Review - Vanities: Who's That Woman?
A good musical will often send audience members out of the theatre wanting to pick up a copy of the cast album. But the new musical version of Jack Heifner's 1976 Off-Broadway hit, Vanities, might send more than a few attendees to the public library to read a copy of the playscript, or at least hope for a full-on revival of the musical's source.While I'd need copies of both texts in front of me to confirm my feeling that much of Heifner's book for the new piece has been simply cut and pasted from the original -- leaving scattered pockets of breathing room for songs -- plenty of the dialogue hit the ear like a familiar old friend and Second Stage's new offering only shines (and yes it does frequently shine quite brightly) when director Judith Ivey's and her trio of actors embrace the charm and innocent wit of the playwright's spoken word.
The three-woman tuner chronicles the lives and friendship of three Texans who thrive on the acceptance (and envy) of others, only to have individual setbacks force them to value what's beyond the mirror's reflection.
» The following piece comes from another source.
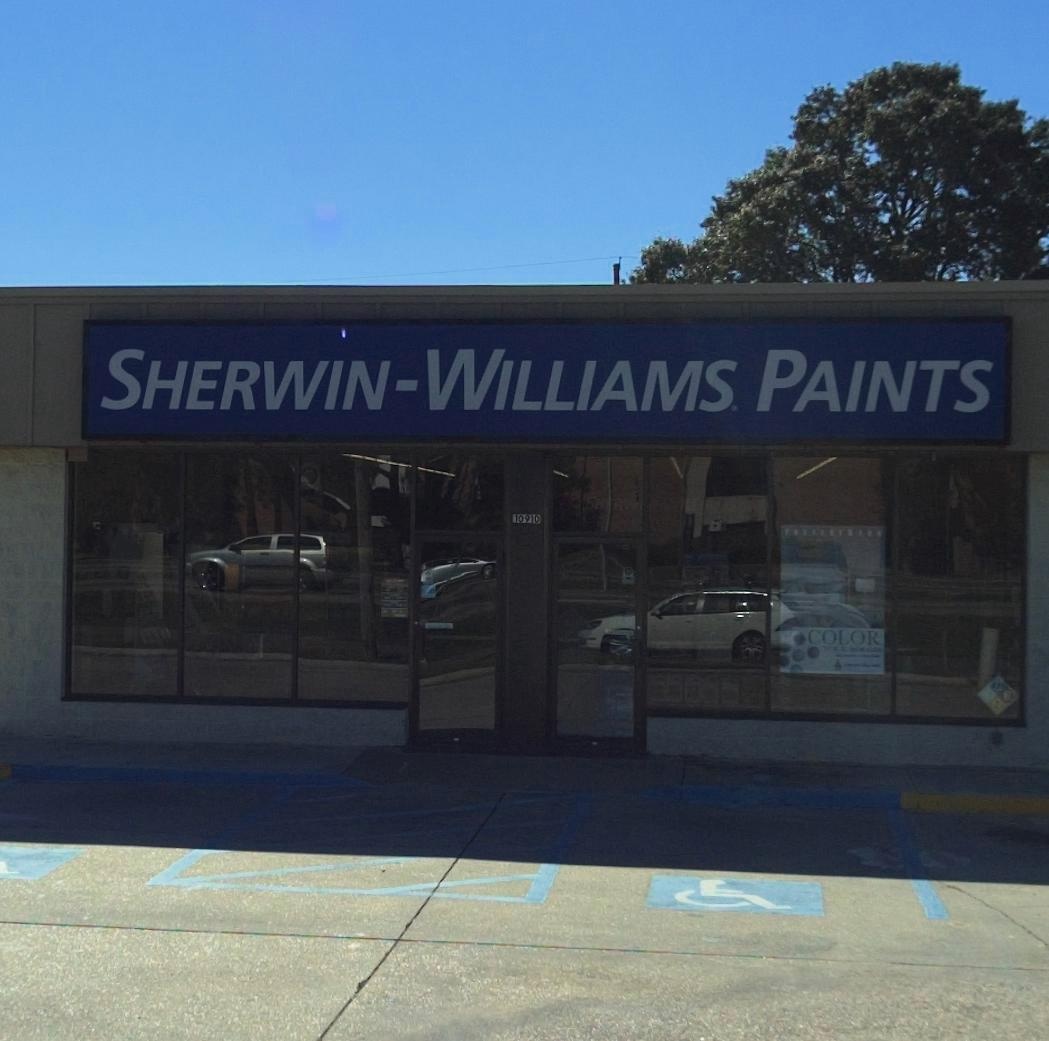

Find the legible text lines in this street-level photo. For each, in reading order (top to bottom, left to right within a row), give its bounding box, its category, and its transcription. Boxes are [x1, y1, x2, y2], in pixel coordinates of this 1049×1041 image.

The original was presented in three scenes; we first meet the trio in 1963 as inseparable and popular high school cheerleaders, then as '68 college sorority sisters whose individual goals seem to be loosening their bonds, and then as 28-year-olds who have grown so different from one another that their past seems to be all that binds them. The musical adds a sugar-frosted epilogue.Sarah Stiles takes fine advantage of being granted the script's funniest lines as the shy, conventional and twangy Joanne, who dreams of a perfect life as a suburban mom and homemaker and brightens up the proceedings considerably when she gets one of those repressed-character-breaks-out-of-her-shell-with-a-rousing-tune solos. Anneliese van Der Pol and Lauren Kennedy have to work a bit harder to create any empathy for their roles as Kathy, the confident leader with a passion for organization and planning, and Mary, the sexual free-spirit who becomes a success managing a gallery of erotic art. (Though the former does an excellent job at physically reinventing herself for each passage of time.)
The problem lies not in the capabilities of the talented and fine-singing performers, but in the fact that Heifner and composer/lyricist David Kirshenbaum never justify the need for songs. The meat of the story-telling remains in the book while the platitude infested lyrics ("If your world stops at your own reflection, you've still got a long way to go.") tend to tread water rather than take the story anywhere. While the dialogue intrigues with its color and rhythm, music cues like "Life is full of surprises" and "Doesn't time fly by" serve as warnings of the innocuous melodies and repetitive words to come. To the composer/lyricist's credit, his music does effectively create a period mood for each scene and his method of making the show trio-heavy at first and then developing individual voices for each character as they emotionally separate makes for smart musical theatre dramatics. If those dramatics could be equaled in each song's content, Vanities might have a shot at being as successful as, well... Vanities.